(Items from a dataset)

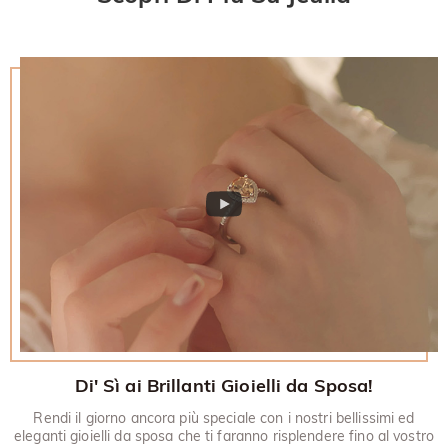
restituito.
30 giorni.
Di' Sì ai Brillanti Gioielli da Sposa!
Rendi il giorno ancora più speciale con i nostri bellissimi ed
eleganti gioielli da sposa che ti faranno risplendere fino al vostro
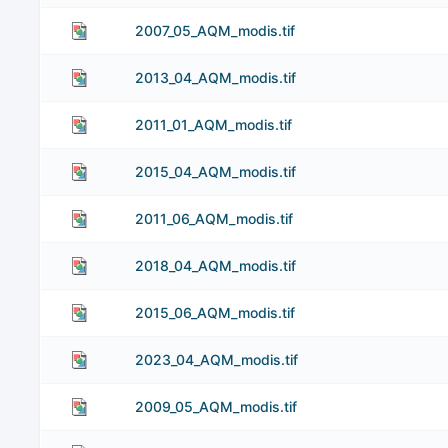
2007_05_AQM_modis.tif
2013_04_AQM_modis.tif
2011_01_AQM_modis.tif
2015_04_AQM_modis.tif
2011_06_AQM_modis.tif
2018_04_AQM_modis.tif
2015_06_AQM_modis.tif
2023_04_AQM_modis.tif
2009_05_AQM_modis.tif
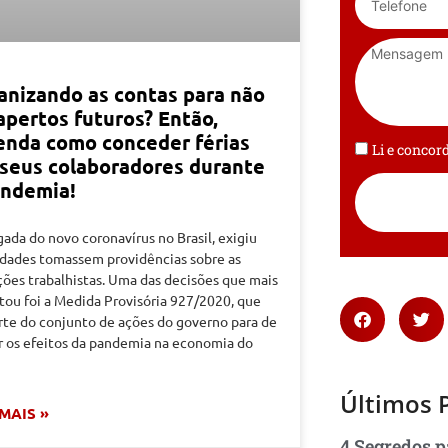
anizando as contas para não
apertos futuros? Então,
enda como conceder férias
Li e conco
 seus colaboradores durante
andemia!
ada do novo coronavírus no Brasil, exigiu
idades tomassem providências sobre as
ções trabalhistas. Uma das decisões que mais
tou foi a Medida Provisória 927/2020, que
rte do conjunto de ações do governo para de
r os efeitos da pandemia na economia do
Últimos 
 MAIS »
4 Segredos p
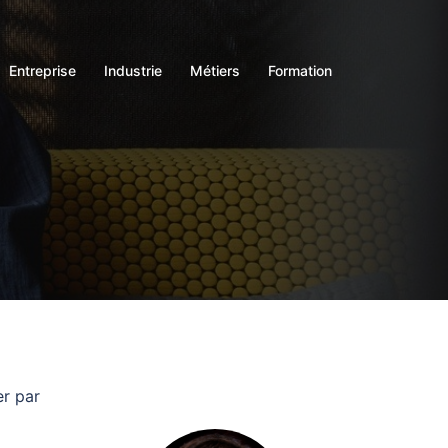
Entreprise
Industrie
Métiers
Formation
er par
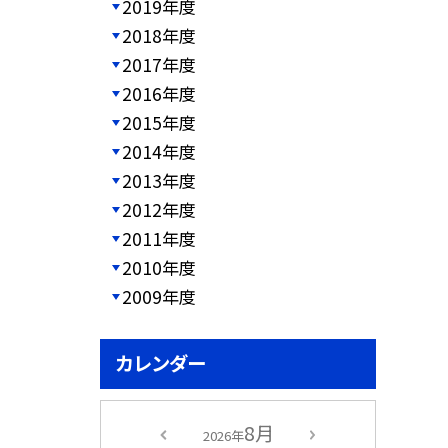
2019年度
2018年度
2017年度
2016年度
2015年度
2014年度
2013年度
2012年度
2011年度
2010年度
2009年度
カレンダー
8月
2026年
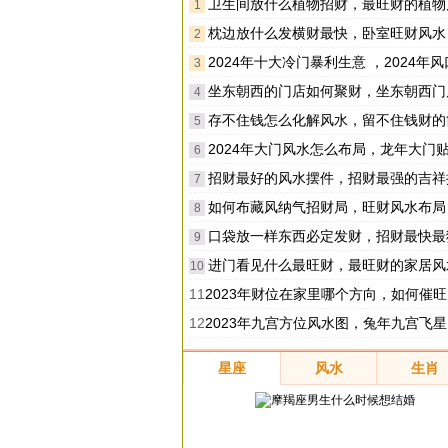
卫生间放什么植物招财，最旺财的植物
1
枕边放什么发横财最快，卧室旺财风水
2
2024年十大冷门暴利生意 ，2024年风口行业
3
坐东朝西的门店如何聚财，坐东朝西门店怎么旺财运风
4
存不住钱怎么化解风水，留不住钱财的简单化
5
2024年大门风水怎么布局，龙年大门贴什么旺
6
招财最好的风水摆件，招财最强的吉祥
7
如何布藏风纳气招财局，旺财风水布局
8
口袋放一样东西必定发财，招财最快最猛
9
进门看见什么最旺财，最旺财的家居风
10
11
2023年财位在家里哪个方向，如何催旺财
12
2023年九宫方位风水图，兔年九宫飞星图详解
星座
风水
生肖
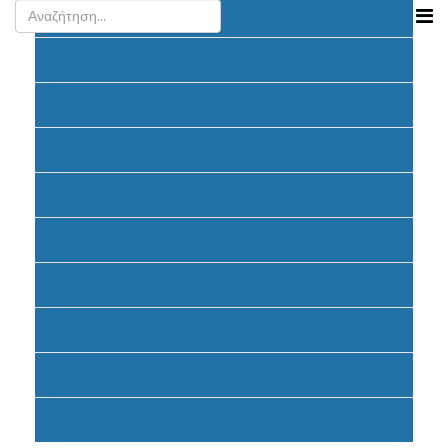
Ανακοινώσεις
Προκήρυξη
Υποβολή Προτάσεων
Αξιολόγηση
Ένταξη έργων
Υλοποίηση Προγράμματος
Έντυπα
Καταβολή Επιχορηγήσεων
Συχνές ερωτήσεις - απαντήσεις
Σηματοδότηση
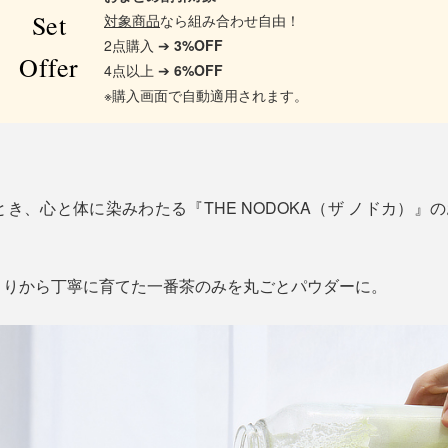
Set
対象商品
なら組み合わせ自由！
2点購入 ➔
3%OFF
Offer
4点以上 ➔
6%OFF
※購入画面で自動適用されます。
き、心と体に染みわたる『THE NODOKA（ザ ノドカ）』の
くりから丁寧に育てた一番茶のみを丸ごとパウダーに。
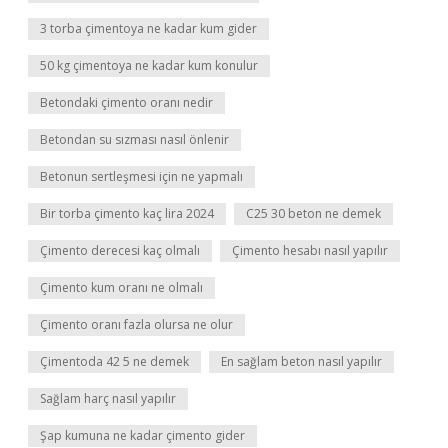
3 torba çimentoya ne kadar kum gider
50 kg çimentoya ne kadar kum konulur
Betondaki çimento oranı nedir
Betondan su sızması nasıl önlenir
Betonun sertleşmesi için ne yapmalı
Bir torba çimento kaç lira 2024
C25 30 beton ne demek
Çimento derecesi kaç olmalı
Çimento hesabı nasıl yapılır
Çimento kum oranı ne olmalı
Çimento oranı fazla olursa ne olur
Çimentoda 42 5 ne demek
En sağlam beton nasıl yapılır
Sağlam harç nasıl yapılır
Şap kumuna ne kadar çimento gider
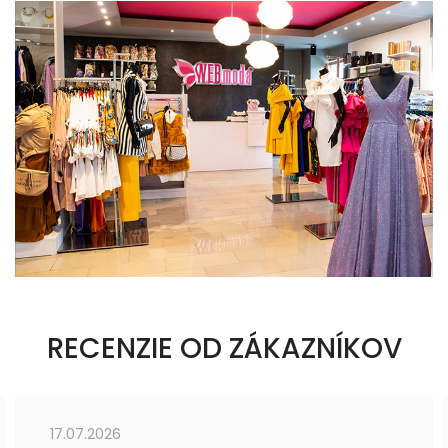
RECENZIE OD ZÁKAZNÍKOV
17.07.2026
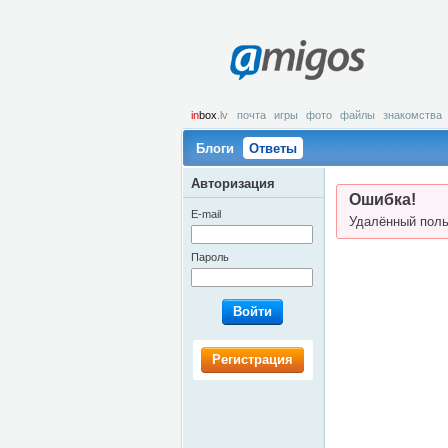
amigos
in
box
.lv
почта
игры
фото
файлы
знакомства
Блоги
Ответы
Авторизация
Ошибка!
E-mail
Удалённый поль
Пароль
Войти
Регистрация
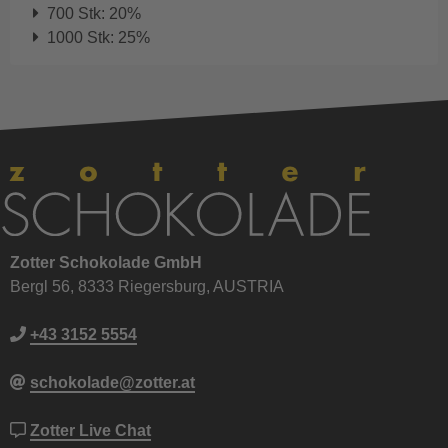
700 Stk: 20%
1000 Stk: 25%
Zotter Schokolade GmbH
Bergl 56, 8333 Riegersburg, AUSTRIA
+43 3152 5554
schokolade@zotter.at
Zotter Live Chat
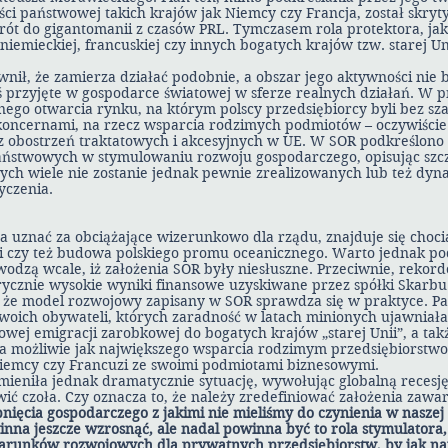
ści państwowej takich krajów jak Niemcy czy Francja, został skry
rót do gigantomanii z czasów PRL. Tymczasem rola protektora, j
emieckiej, francuskiej czy innych bogatych krajów tzw. starej Uni
nił, że zamierza działać podobnie, a obszar jego aktywności nie 
dziś przyjęte w gospodarce światowej w sferze realnych działań. W 
nego otwarcia rynku, na którym polscy przedsiębiorcy byli bez sza
oncernami, na rzecz wsparcia rodzimych podmiotów – oczywiście
z obostrzeń traktatowych i akcesyjnych w UE. W SOR podkreślono 
aństwowych w stymulowaniu rozwoju gospodarczego, opisując sz
rych wiele nie zostanie jednak pewnie zrealizowanych lub też dyna
yczenia.
 uznać za obciążające wizerunkowo dla rządu, znajduje się choci
i czy też budowa polskiego promu oceanicznego. Warto jednak pod
wodzą wcale, iż założenia SOR były niesłuszne. Przeciwnie, rekor
orycznie wysokie wyniki finansowe uzyskiwane przez spółki Skarb
y, że model rozwojowy zapisany w SOR sprawdza się w praktyce. Pa
woich obywateli, których zaradność w latach minionych ujawniała 
wej emigracji zarobkowej do bogatych krajów „starej Unii”, a takż
a możliwie jak największego wsparcia rodzimym przedsiębiorstwo
 Niemcy czy Francuzi ze swoimi podmiotami biznesowymi.
ieniła jednak dramatycznie sytuację, wywołując globalną recesję
wić czoła. Czy oznacza to, że należy zredefiniować założenia zawa
pnięcia gospodarczego z jakimi nie mieliśmy do czynienia w naszej
winna jeszcze wzrosnąć, ale nadal powinna być to rola stymulatora
warunków rozwojowych dla prywatnych przedsiębiorstw, by jak naj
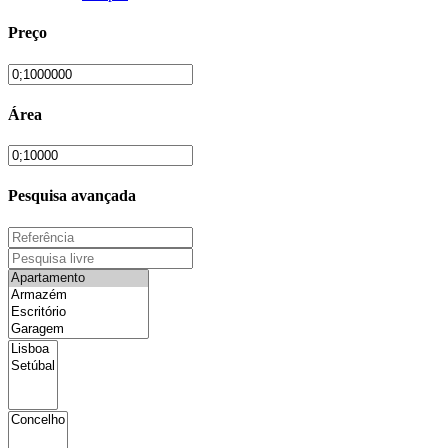
Preço
Área
Pesquisa avançada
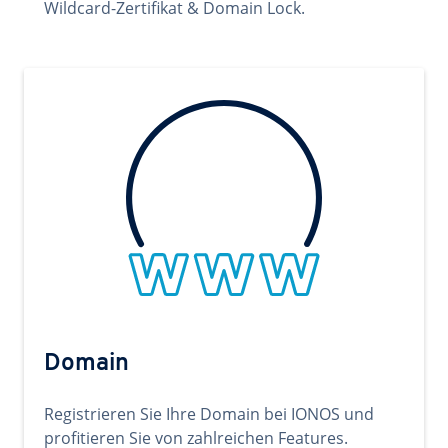
Wildcard-Zertifikat & Domain Lock.
Domain
Registrieren Sie Ihre Domain bei IONOS und
profitieren Sie von zahlreichen Features.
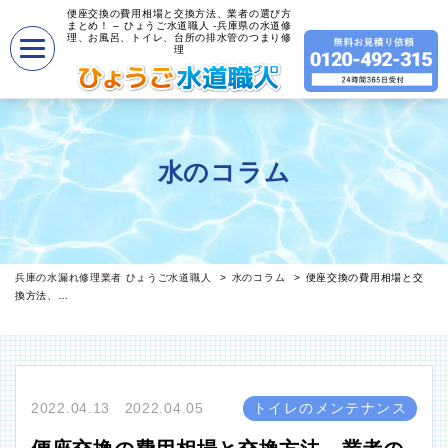
便座交換の費用相場と交換方法、業者の選び方
まとめ！ – ひょうご水道職人 -兵庫県の水道修
理、お風呂、トイレ、台所の排水管のつまり修
理
水のコラム
兵庫の水漏れ修理業者 ひょうご水道職人
水のコラム
便座交換の費用相場と交
換方法、…
2022.04.13 2022.04.05
トイレのメンテナンス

_Exercise details_:
Recast every line of text in the items above as a Markdown table with two columns, "No." for a running row number and "Text" for the line, skipping blank lines. Leave the pictures out of the table.

_Result_:
| No. | Text |
|---|---|
| 1 | restituito. |
| 2 | 30 giorni. |
| 3 | Di' Sì ai Brillanti Gioielli da Sposa! |
| 4 | Rendi il giorno ancora più speciale con i nostri bellissimi ed |
| 5 | eleganti gioielli da sposa che ti faranno risplendere fino al vostro |
| 6 | 2007_05_AQM_modis.tif |
| 7 | 2013_04_AQM_modis.tif |
| 8 | 2011_01_AQM_modis.tif |
| 9 | 2015_04_AQM_modis.tif |
| 10 | 2011_06_AQM_modis.tif |
| 11 | 2018_04_AQM_modis.tif |
| 12 | 2015_06_AQM_modis.tif |
| 13 | 2023_04_AQM_modis.tif |
| 14 | 2009_05_AQM_modis.tif |
| 15 | anizando as contas para não |
| 16 | apertos futuros? Então, |
| 17 | enda como conceder férias |
| 18 | Li e conco |
| 19 |  seus colaboradores durante |
| 20 | andemia! |
| 21 | ada do novo coronavírus no Brasil, exigiu |
| 22 | idades tomassem providências sobre as |
| 23 | ções trabalhistas. Uma das decisões que mais |
| 24 | tou foi a Medida Provisória 927/2020, que |
| 25 | rte do conjunto de ações do governo para de |
| 26 | r os efeitos da pandemia na economia do |
| 27 | Últimos  |
| 28 |  MAIS » |
| 29 | 4 Segredos p |
| 30 | Entreprise |
| 31 | Industrie |
| 32 | Métiers |
| 33 | Formation |
| 34 | er par |
| 35 | 2019年度 |
| 36 | 2018年度 |
| 37 | 2017年度 |
| 38 | 2016年度 |
| 39 | 2015年度 |
| 40 | 2014年度 |
| 41 | 2013年度 |
| 42 | 2012年度 |
| 43 | 2011年度 |
| 44 | 2010年度 |
| 45 | 2009年度 |
| 46 | カレンダー |
| 47 | 8月 |
| 48 | 2026年 |
| 49 | 卫生间放什么植物招财，最旺财的植物 |
| 50 | 1 |
| 51 | 枕边放什么发横财最快，卧室旺财风水 |
| 52 | 2 |
| 53 | 2024年十大冷门暴利生意 ，2024年风口行业 |
| 54 | 3 |
| 55 | 坐东朝西的门店如何聚财，坐东朝西门店怎么旺财运风 |
| 56 | 4 |
| 57 | 存不住钱怎么化解风水，留不住钱财的简单化 |
| 58 | 5 |
| 59 | 2024年大门风水怎么布局，龙年大门贴什么旺 |
| 60 | 6 |
| 61 | 招财最好的风水摆件，招财最强的吉祥 |
| 62 | 7 |
| 63 | 如何布藏风纳气招财局，旺财风水布局 |
| 64 | 8 |
| 65 | 口袋放一样东西必定发财，招财最快最猛 |
| 66 | 9 |
| 67 | 进门看见什么最旺财，最旺财的家居风 |
| 68 | 10 |
| 69 | 11 |
| 70 | 2023年财位在家里哪个方向，如何催旺财 |
| 71 | 12 |
| 72 | 2023年九宫方位风水图，兔年九宫飞星图详解 |
| 73 | 星座 |
| 74 | 风水 |
| 75 | 生肖 |
| 76 | Ανακοινώσεις |
| 77 | Προκήρυξη |
| 78 | Υποβολή Προτάσεων |
| 79 | Αξιολόγηση |
| 80 | Ένταξη έργων |
| 81 | Υλοποίηση Προγράμματος |
| 82 | Έντυπα |
| 83 | Καταβολή Επιχορηγήσεων |
| 84 | Συχνές ερωτήσεις - απαντήσεις |
| 85 | Σηματοδότηση |
| 86 | Set |
| 87 | 対象商品 |
| 88 | なら組み合わせ自由！ |
| 89 | 2点購入 ➔ |
| 90 | 3%OFF |
| 91 | Offer |
| 92 | 4点以上 ➔ |
| 93 | 6%OFF |
| 94 | ※購入画面で自動適用されます。 |
| 95 | き、心と体に染みわたる『THE NODOKA（ザ ノドカ）』の |
| 96 | くりから丁寧に育てた一番茶のみを丸ごとパウダーに。 |
| 97 | 3 torba çimentoya ne kadar kum gider |
| 98 | 50 kg çimentoya ne kadar kum konulur |
| 99 | Betondaki çimento oranı nedir |
| 100 | Betondan su sızması nasıl önlenir |
| 101 | Betonun sertleşmesi için ne yapmalı |
| 102 | Bir torba çimento kaç lira 2024 |
| 103 | C25 30 beton ne demek |
| 104 | Çimento derecesi kaç olmalı |
| 105 | Çimento hesabı nasıl yapılır |
| 106 | Çimento kum oranı ne olmalı |
| 107 | Çimento oranı fazla olursa ne olur |
| 108 | Çimentoda 42 5 ne demek |
| 109 | En sağlam beton nasıl yapılır |
| 110 | Sağlam harç nasıl yapılır |
| 111 | Şap kumuna ne kadar çimento gider |
| 112 | RECENZIE OD ZÁKAZNÍKOV |
| 113 | 17.07.2026 |
| 114 | amigos |
| 115 | in |
| 116 | box |
| 117 | .lv |
| 118 | почта |
| 119 | игры |
| 120 | фото |
| 121 | файлы |
| 122 | знакомства |
| 123 | Блоги |
| 124 | Ответы |
| 125 | Авторизация |
| 126 | Ошибка! |
| 127 | E-mail |
| 128 | Удалённый поль |
| 129 | Пароль |
| 130 | Войти |
| 131 | Регистрация |
| 132 | 700 Stk: 20% |
| 133 | 1000 Stk: 25% |
| 134 | Zotter Schokolade GmbH |
| 135 | Bergl 56, 8333 Riegersburg, AUSTRIA |
| 136 | +43 3152 5554 |
| 137 | schokolade@zotter.at |
| 138 | Zotter Live Chat |
| 139 | ści państwowej takich krajów jak Niemcy czy Francja, został skry |
| 140 | rót do gigantomanii z czasów PRL. Tymczasem rola protektora, j |
| 141 | emieckiej, francuskiej czy innych bogatych krajów tzw. starej Uni |
| 142 | nił, że zamierza działać podobnie, a obszar jego aktywności nie  |
| 143 | dziś przyjęte w gospodarce światowej w sferze realnych działań. W  |
| 144 | nego otwarcia rynku, na którym polscy przedsiębiorcy byli bez sza |
| 145 | oncernami, na rzecz wsparcia rodzimych podmiotów – oczywiście |
| 146 | z obostrzeń traktatowych i akcesyjnych w UE. W SOR podkreślono  |
| 147 | aństwowych w stymulowaniu rozwoju gospodarczego, opisując sz |
| 148 | rych wiele nie zostanie jednak pewnie zrealizowanych lub też dyna |
| 149 | yczenia. |
| 150 |  uznać za obciążające wizerunkowo dla rządu, znajduje się choci |
| 151 | i czy też budowa polskiego promu oceanicznego. Warto jednak pod |
| 152 | wodzą wcale, iż założenia SOR były niesłuszne. Przeciwnie, rekor |
| 153 | orycznie wysokie wyniki finansowe uzyskiwane przez spółki Skarb |
| 154 | y, że model rozwojowy zapisany w SOR sprawdza się w praktyce. Pa |
| 155 | woich obywateli, których zaradność w latach minionych ujawniała  |
| 156 | wej emigracji zarobkowej do bogatych krajów „starej Unii”, a takż |
| 157 | a możliwie jak największego wsparcia rodzimym przedsiębiorstwo |
| 158 |  Niemcy czy Francuzi ze swoimi podmiotami biznesowymi. |
| 159 | ieniła jednak dramatycznie sytuację, wywołując globalną recesję |
| 160 | wić czoła. Czy oznacza to, że należy zredefiniować założenia zawa |
| 161 | pnięcia gospodarczego z jakimi nie mieliśmy do czynienia w naszej |
| 162 | winna jeszcze wzrosnąć, ale nadal powinna być to rola stymulatora |
| 163 | warunków rozwojowych dla prywatnych przedsiębiorstw, by jak naj |
| 164 | Preço |
| 165 | Área |
| 166 | Pesquisa avançada |
| 167 | Wildcard-Zertifikat & Domain Lock. |
| 168 | Domain |
| 169 | Registrieren Sie Ihre Domain bei IONOS und |
| 170 | profitieren Sie von zahlreichen Features. |
| 171 | 便座交換の費用相場と交換方法、業者の選び方 |
| 172 | まとめ！ – ひょうご水道職人 -兵庫県の水道修 |
| 173 | 理、お風呂、トイレ、台所の排水管のつまり修 |
| 174 | 理 |
| 175 | 水のコラム |
| 176 | 兵庫の水漏れ修理業者 ひょうご水道職人 |
| 177 | 水のコラム |
| 178 | 便座交換の費用相場と交 |
| 179 | 換方法、… |
| 180 | 2022.04.13 2022.04.05 |
| 181 | トイレのメンテナンス |